EXERCISE MATERIAL:
Start of Block
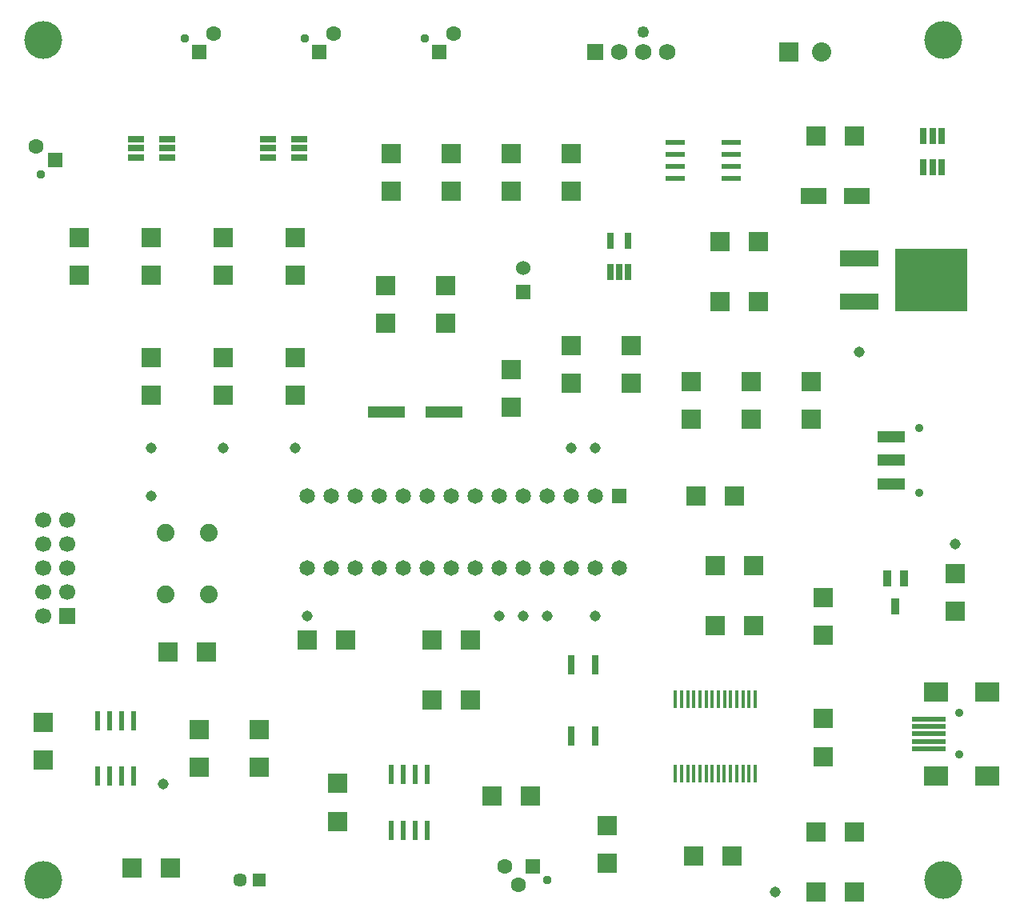
<source format=gts>
G04 (created by PCBNEW (2013-mar-13)-testing) date Mon 25 Mar 2013 11:40:00 PM EDT*
%MOIN*%
G04 Gerber Fmt 3.4, Leading zero omitted, Abs format*
%FSLAX34Y34*%
G01*
G70*
G90*
G04 APERTURE LIST*
%ADD10C,0.006*%
%ADD11R,0.06X0.06*%
%ADD12C,0.06*%
%ADD13R,0.15748X0.0492126*%
%ADD14R,0.036X0.07*%
%ADD15R,0.0688976X0.0275591*%
%ADD16R,0.0275591X0.0688976*%
%ADD17R,0.0314961X0.0787402*%
%ADD18R,0.023622X0.0787402*%
%ADD19R,0.0787402X0.023622*%
%ADD20R,0.08X0.08*%
%ADD21C,0.045*%
%ADD22R,0.16X0.065*%
%ADD23R,0.3X0.26*%
%ADD24R,0.0669291X0.0669291*%
%ADD25C,0.0669291*%
%ADD26C,0.0649606*%
%ADD27R,0.0649606X0.0649606*%
%ADD28R,0.0570866X0.0570866*%
%ADD29C,0.0570866*%
%ADD30R,0.0688976X0.0688976*%
%ADD31C,0.0688976*%
%ADD32C,0.0492126*%
%ADD33C,0.15748*%
%ADD34R,0.141732X0.019685*%
%ADD35R,0.0984252X0.0787402*%
%ADD36C,0.0354331*%
%ADD37R,0.110236X0.0669291*%
%ADD38R,0.0137X0.075*%
%ADD39R,0.11811X0.0472441*%
%ADD40R,0.0629921X0.0629921*%
%ADD41C,0.0374016*%
%ADD42C,0.0629921*%
%ADD43C,0.074*%
%ADD44C,0.08*%
G04 APERTURE END LIST*
G54D10*
G54D11*
X61000Y-32500D03*
G54D12*
X61000Y-31500D03*
G54D13*
X55300Y-37500D03*
X57700Y-37500D03*
G54D14*
X76150Y-44425D03*
X76850Y-44425D03*
X76500Y-45575D03*
G54D15*
X50350Y-26875D03*
X50350Y-26500D03*
X50350Y-26125D03*
X51649Y-26125D03*
X51649Y-26500D03*
X51649Y-26875D03*
X44850Y-26875D03*
X44850Y-26500D03*
X44850Y-26125D03*
X46149Y-26125D03*
X46149Y-26500D03*
X46149Y-26875D03*
G54D16*
X78425Y-27299D03*
X78050Y-27299D03*
X77675Y-27299D03*
X77675Y-26000D03*
X78050Y-26000D03*
X78425Y-26000D03*
X64625Y-30350D03*
X65375Y-30350D03*
X65375Y-31649D03*
X65000Y-31649D03*
X64625Y-31649D03*
G54D17*
X63000Y-50976D03*
X64000Y-50976D03*
X64000Y-48023D03*
X63000Y-48023D03*
G54D18*
X57000Y-54911D03*
X57000Y-52588D03*
X56500Y-54911D03*
X56000Y-54911D03*
X55500Y-54911D03*
X56500Y-52588D03*
X56000Y-52588D03*
X55500Y-52588D03*
X43250Y-50338D03*
X43250Y-52661D03*
X43750Y-50338D03*
X44250Y-50338D03*
X44750Y-50338D03*
X43750Y-52661D03*
X44250Y-52661D03*
X44750Y-52661D03*
G54D19*
X69661Y-26250D03*
X67338Y-26250D03*
X69661Y-26750D03*
X69661Y-27250D03*
X69661Y-27750D03*
X67338Y-26750D03*
X67338Y-27250D03*
X67338Y-27750D03*
G54D20*
X61290Y-53500D03*
X59710Y-53500D03*
X64500Y-54710D03*
X64500Y-56290D03*
X73210Y-26000D03*
X74790Y-26000D03*
X69790Y-41000D03*
X68210Y-41000D03*
X74790Y-57500D03*
X73210Y-57500D03*
X63000Y-28290D03*
X63000Y-26710D03*
X55500Y-28290D03*
X55500Y-26710D03*
X70590Y-43900D03*
X69010Y-43900D03*
X58000Y-28290D03*
X58000Y-26710D03*
X60500Y-28290D03*
X60500Y-26710D03*
X41000Y-50410D03*
X41000Y-51990D03*
X70590Y-46400D03*
X69010Y-46400D03*
X70790Y-30400D03*
X69210Y-30400D03*
X70790Y-32900D03*
X69210Y-32900D03*
X68000Y-37790D03*
X68000Y-36210D03*
X65500Y-36290D03*
X65500Y-34710D03*
X42500Y-31790D03*
X42500Y-30210D03*
X79000Y-44210D03*
X79000Y-45790D03*
X73500Y-51840D03*
X73500Y-50260D03*
X74790Y-55000D03*
X73210Y-55000D03*
X60500Y-37290D03*
X60500Y-35710D03*
X57210Y-47000D03*
X58790Y-47000D03*
X57210Y-49500D03*
X58790Y-49500D03*
X57750Y-33790D03*
X57750Y-32210D03*
X73500Y-46790D03*
X73500Y-45210D03*
X68110Y-56000D03*
X69690Y-56000D03*
X45500Y-31790D03*
X45500Y-30210D03*
X48500Y-31790D03*
X48500Y-30210D03*
X51500Y-31790D03*
X51500Y-30210D03*
X63000Y-36290D03*
X63000Y-34710D03*
X55250Y-33790D03*
X55250Y-32210D03*
X50000Y-50710D03*
X50000Y-52290D03*
X47500Y-52290D03*
X47500Y-50710D03*
X47790Y-47500D03*
X46210Y-47500D03*
X53590Y-47000D03*
X52010Y-47000D03*
X53250Y-54540D03*
X53250Y-52960D03*
X46290Y-56500D03*
X44710Y-56500D03*
X70500Y-36210D03*
X70500Y-37790D03*
X73000Y-37790D03*
X73000Y-36210D03*
X51500Y-36790D03*
X51500Y-35210D03*
X48500Y-36790D03*
X48500Y-35210D03*
X45500Y-36790D03*
X45500Y-35210D03*
G54D21*
X64000Y-46000D03*
X71500Y-57500D03*
X62000Y-46000D03*
X79000Y-43000D03*
X75000Y-35000D03*
X52000Y-46000D03*
X46000Y-53000D03*
X64000Y-39000D03*
X63000Y-39000D03*
X48500Y-39000D03*
X51500Y-39000D03*
X45500Y-39000D03*
X45500Y-41000D03*
X60000Y-46000D03*
X61000Y-46000D03*
G54D22*
X75000Y-31100D03*
G54D23*
X78000Y-32000D03*
G54D22*
X75000Y-32900D03*
G54D24*
X42000Y-46000D03*
G54D25*
X42000Y-45000D03*
X42000Y-44000D03*
X42000Y-43000D03*
X42000Y-42000D03*
X41000Y-42000D03*
X41000Y-43000D03*
X41000Y-44000D03*
X41000Y-45000D03*
X41000Y-46000D03*
G54D26*
X64000Y-41000D03*
X63000Y-41000D03*
X62000Y-41000D03*
X61000Y-41000D03*
X60000Y-41000D03*
X59000Y-41000D03*
X58000Y-41000D03*
X57000Y-41000D03*
X56000Y-41000D03*
X55000Y-41000D03*
X54000Y-41000D03*
X53000Y-41000D03*
X52000Y-41000D03*
G54D27*
X65000Y-41000D03*
G54D26*
X52000Y-44000D03*
X53000Y-44000D03*
X54000Y-44000D03*
X55000Y-44000D03*
X56000Y-44000D03*
X57000Y-44000D03*
X58000Y-44000D03*
X59000Y-44000D03*
X60000Y-44000D03*
X61000Y-44000D03*
X62000Y-44000D03*
X63000Y-44000D03*
X64000Y-44000D03*
X65000Y-44000D03*
G54D28*
X49993Y-57000D03*
G54D29*
X49206Y-57000D03*
G54D30*
X64000Y-22500D03*
G54D31*
X65000Y-22500D03*
X66000Y-22500D03*
X67000Y-22500D03*
G54D32*
X66000Y-21650D03*
G54D33*
X78500Y-57000D03*
X78500Y-22000D03*
X41000Y-57000D03*
X41000Y-22000D03*
G54D34*
X77885Y-51529D03*
X77885Y-51214D03*
X77885Y-50900D03*
X77885Y-50585D03*
X77885Y-50270D03*
G54D35*
X78181Y-52652D03*
X80346Y-52652D03*
X78181Y-49148D03*
X80346Y-49148D03*
G54D36*
X79165Y-51766D03*
X79165Y-50034D03*
G54D37*
X73094Y-28500D03*
X74905Y-28500D03*
G54D38*
X67335Y-52550D03*
X67595Y-52550D03*
X67850Y-52550D03*
X68105Y-52550D03*
X68360Y-52550D03*
X68620Y-52550D03*
X68870Y-52550D03*
X69125Y-52550D03*
X69380Y-52550D03*
X69640Y-52550D03*
X69895Y-52550D03*
X70150Y-52550D03*
X70405Y-52550D03*
X70660Y-52550D03*
X70660Y-49450D03*
X70410Y-49450D03*
X70150Y-49450D03*
X69895Y-49450D03*
X69640Y-49450D03*
X69385Y-49450D03*
X69130Y-49450D03*
X68875Y-49450D03*
X68615Y-49450D03*
X68360Y-49450D03*
X68105Y-49450D03*
X67850Y-49450D03*
X67590Y-49450D03*
X67335Y-49450D03*
G54D39*
X76318Y-38515D03*
X76318Y-39500D03*
X76318Y-40484D03*
G54D36*
X77500Y-40838D03*
X77500Y-38161D03*
G54D40*
X47500Y-22493D03*
G54D41*
X46909Y-21903D03*
G54D42*
X48090Y-21706D03*
G54D40*
X52500Y-22493D03*
G54D41*
X51909Y-21903D03*
G54D42*
X53090Y-21706D03*
G54D40*
X57500Y-22493D03*
G54D41*
X56909Y-21903D03*
G54D42*
X58090Y-21706D03*
G54D40*
X41493Y-27000D03*
G54D41*
X40903Y-27590D03*
G54D42*
X40706Y-26409D03*
G54D40*
X61400Y-56406D03*
G54D41*
X61990Y-56996D03*
G54D42*
X60809Y-57193D03*
X60214Y-56406D03*
G54D43*
X47890Y-42520D03*
X47890Y-45080D03*
X46110Y-42520D03*
X46110Y-45080D03*
G54D44*
X73427Y-22500D03*
G54D20*
X72050Y-22500D03*
M02*

</source>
End of Block
EXERCISE REQUIREMENTS:
Please print, unchanged, the lines from the one holding "X77500Y-38161D03*" through the last line of the listing above, including both and omitting the rest.

ANSWER TO THIS TASK:
X77500Y-38161D03*
G54D40*
X47500Y-22493D03*
G54D41*
X46909Y-21903D03*
G54D42*
X48090Y-21706D03*
G54D40*
X52500Y-22493D03*
G54D41*
X51909Y-21903D03*
G54D42*
X53090Y-21706D03*
G54D40*
X57500Y-22493D03*
G54D41*
X56909Y-21903D03*
G54D42*
X58090Y-21706D03*
G54D40*
X41493Y-27000D03*
G54D41*
X40903Y-27590D03*
G54D42*
X40706Y-26409D03*
G54D40*
X61400Y-56406D03*
G54D41*
X61990Y-56996D03*
G54D42*
X60809Y-57193D03*
X60214Y-56406D03*
G54D43*
X47890Y-42520D03*
X47890Y-45080D03*
X46110Y-42520D03*
X46110Y-45080D03*
G54D44*
X73427Y-22500D03*
G54D20*
X72050Y-22500D03*
M02*

</source>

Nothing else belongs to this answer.